Parafrasando nel titolo il canto anarchico di Pietro Gori (“Nostra patria è il mondo intero”), Lorenzo Marsili – filosofo-attivista e co-fondatore del movimento transnazionale Diem 25, assieme a Janis Varoufakis – chiarisce dalle prime righe la tesi del suo libro: l’insostenibilità dei confini nazionali come dimensione dell’azione politica non è una novità dei nostri giorni ma una consapevolezza che riemerge come il Kraken dalle profondità della coscienza occidentale, ogni volta che il mondo decide di dare una scossa al nostro eurocentrismo. La prima volta forse, oltre un secolo fa, con la guerra russo-giapponese. Oggi sicuramente con la prospettiva del sorpasso tecnologico cinese. Ecco come abbiamo aggirato il problema fino a oggi.
La prima globalizzazione, la globalizzazione 1.0 della Belle Epoque e delle cannoniere si schianta e si dissolve definitivamente nel massacro della Grande Guerra (in due tempi, 1915-18 e 1939-45). È la fine di quell’Europa Universale celebrata avant la guerre da Stefan Zweig e dagli intellettuali del tempo, una pace perpetua che controllava i sette mari grazie alla Marina Imperiale Britannica e che da Parigi regalava uno status cosmopolita alla borghesia bianca di Rio, Buenos Aires, Macao.
Con il compromesso capitale – lavoro nelle economie avanzate, nasce nel secondo dopoguerra la mondializzazione a trazione statunitense delle istituzioni di Bretton Woods, che riconoscono alle ex colonie un facsimile di sovranità e indipendenza. I Trente Glorieuses, come è noto, finiscono con il gold exchange standard, schiacciati tra il conflitto sociale interno e la pressione che, dopo la crisi petrolifera e il Vietnam, la decolonizzazione comincia a esercitare sull’egemonia del Primo Mondo.
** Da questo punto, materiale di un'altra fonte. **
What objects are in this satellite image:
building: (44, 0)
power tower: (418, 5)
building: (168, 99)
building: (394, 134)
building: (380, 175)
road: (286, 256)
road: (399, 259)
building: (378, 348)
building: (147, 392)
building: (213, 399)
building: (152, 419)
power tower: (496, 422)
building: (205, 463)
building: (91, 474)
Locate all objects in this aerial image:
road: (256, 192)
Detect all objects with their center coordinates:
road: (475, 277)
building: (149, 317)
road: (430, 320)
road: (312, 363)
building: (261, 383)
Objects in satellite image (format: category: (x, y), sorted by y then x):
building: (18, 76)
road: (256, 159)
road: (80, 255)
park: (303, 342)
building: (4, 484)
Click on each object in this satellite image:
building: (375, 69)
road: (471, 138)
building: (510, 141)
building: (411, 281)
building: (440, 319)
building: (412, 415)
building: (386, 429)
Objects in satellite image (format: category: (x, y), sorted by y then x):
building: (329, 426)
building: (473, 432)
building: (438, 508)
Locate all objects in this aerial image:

Scaricato il costoso modello keynesiano si cambia nuovamente schema, ripescando questa volta le idee di due economisti austriaci, Ludwig von Mises e Friedrich von Hayek. Il mondo di von Hayek separa alla radice imperium da dominum: da una parte lo “stato minimo” governa il corpo sociale, dall’altra l’economia-mondo regolata dagli automatismi del mercato e della finanza. Scompare così la distinzione tra “interno” e “esterno” che scandiva il vecchio universo patriarcal-keynesiano: ogni umano può competere con qualsiasi altro umano, ogni metropoli ha il proprio Terzo Mondo nelle periferie, ogn inazione del Nord o del Sud può diventare da un momento all’altro colonia del Fondo Monetario, ogni élite si assomiglia dappertutto perché parte della stessa superclasse globale. Come ideologia che pretende di succedere alla fine delle ideologie, il neoliberismo funziona alla grande per qualche decennio finché con la Grande Recessione del 2008, il banco salta per le indebitate economie occidentali.
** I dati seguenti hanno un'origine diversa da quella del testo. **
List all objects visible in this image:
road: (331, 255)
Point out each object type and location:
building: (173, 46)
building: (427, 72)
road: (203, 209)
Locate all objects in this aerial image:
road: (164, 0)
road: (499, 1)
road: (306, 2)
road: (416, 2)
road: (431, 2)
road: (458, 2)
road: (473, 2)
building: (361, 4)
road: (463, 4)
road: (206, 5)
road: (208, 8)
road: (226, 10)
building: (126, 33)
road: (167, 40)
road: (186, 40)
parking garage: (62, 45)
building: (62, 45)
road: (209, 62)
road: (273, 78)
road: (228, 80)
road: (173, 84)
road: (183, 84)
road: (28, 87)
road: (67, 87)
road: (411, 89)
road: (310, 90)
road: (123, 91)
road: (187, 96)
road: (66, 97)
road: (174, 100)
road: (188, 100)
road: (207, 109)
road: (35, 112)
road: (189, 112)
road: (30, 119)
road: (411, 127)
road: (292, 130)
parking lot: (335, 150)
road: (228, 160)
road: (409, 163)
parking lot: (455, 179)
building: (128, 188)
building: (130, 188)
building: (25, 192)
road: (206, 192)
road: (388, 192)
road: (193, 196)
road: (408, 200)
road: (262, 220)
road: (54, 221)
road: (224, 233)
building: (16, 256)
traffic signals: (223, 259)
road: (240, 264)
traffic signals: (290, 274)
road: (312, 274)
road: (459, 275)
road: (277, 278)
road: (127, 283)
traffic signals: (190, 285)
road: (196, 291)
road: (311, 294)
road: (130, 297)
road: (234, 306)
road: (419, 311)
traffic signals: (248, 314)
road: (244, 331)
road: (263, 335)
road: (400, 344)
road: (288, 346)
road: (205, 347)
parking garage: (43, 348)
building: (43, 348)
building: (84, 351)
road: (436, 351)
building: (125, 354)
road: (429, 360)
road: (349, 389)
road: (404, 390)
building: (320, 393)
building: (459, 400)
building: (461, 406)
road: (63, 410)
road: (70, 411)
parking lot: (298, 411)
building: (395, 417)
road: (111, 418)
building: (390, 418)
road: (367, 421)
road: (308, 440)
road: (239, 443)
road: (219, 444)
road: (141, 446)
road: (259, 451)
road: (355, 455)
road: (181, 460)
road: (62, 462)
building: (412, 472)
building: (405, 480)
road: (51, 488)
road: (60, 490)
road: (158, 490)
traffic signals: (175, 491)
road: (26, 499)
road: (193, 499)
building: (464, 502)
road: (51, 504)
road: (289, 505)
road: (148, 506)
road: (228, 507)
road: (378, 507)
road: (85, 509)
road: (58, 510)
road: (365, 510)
Noi oggi siamo qui, senza che ci venga servito il livello successivo ma nemmeno che sia ancora comparso il game over. Con buona pace di stati nazionali sempre meno rilevanti siamo alle prese con problemi di scala planetaria come disuguaglianze parossistiche, crisi climatica, rivoluzione delle AI. Per noi europei, avverte Marsili, la scommessa è anche doppia perché l’Unione Europea che ha dato vita a tante piattaforme di integrazione economica e commerciale, ha anche portato lo sdoppiamento neoliberale alle sue estreme conseguenze, separando il controllo democratico dalla cabina di regia. E se sotto l’impulso della crisi i contenuti minimi e le piattaforme politiche (green new deal, lavoro, reddito, diritti di mobilità..) possono apparire persino scontati, meno facile è immaginare soggetti e percorsi in grado di aprire una breccia nell’Europa dei trattati. L’internazionalismo di Marx, Bakunin o Mazzini creava ponti tra comunità operaie nazionali ma oggi per Marsili servirebbe una cosmopolitica in grado di illuminare la complessità del sociale e di interagire a più livelli, dal locale al globale. Per restare in Europa comunque, in futuro solo movimenti transnazionali potranno probabilmente influire sulla governance continentale e solo grandi mobilitazioni, come per esempio un’assemblea europea autoconvocata, potranno avviare un processo di democratizzazione dal basso. O, almeno, provarci. Dopotutto come diceva Von Hayek dei socialisti “è stato il coraggio di essere utopisti che rende ogni giorno possibile ciò che solo recentemente appariva del tutto improbabile”. La tua patria è il mondo intero è una guida insolita e piacevolmente non distopica del nuovo mondo che, dopotutto, potrebbe anche non caderci in testa.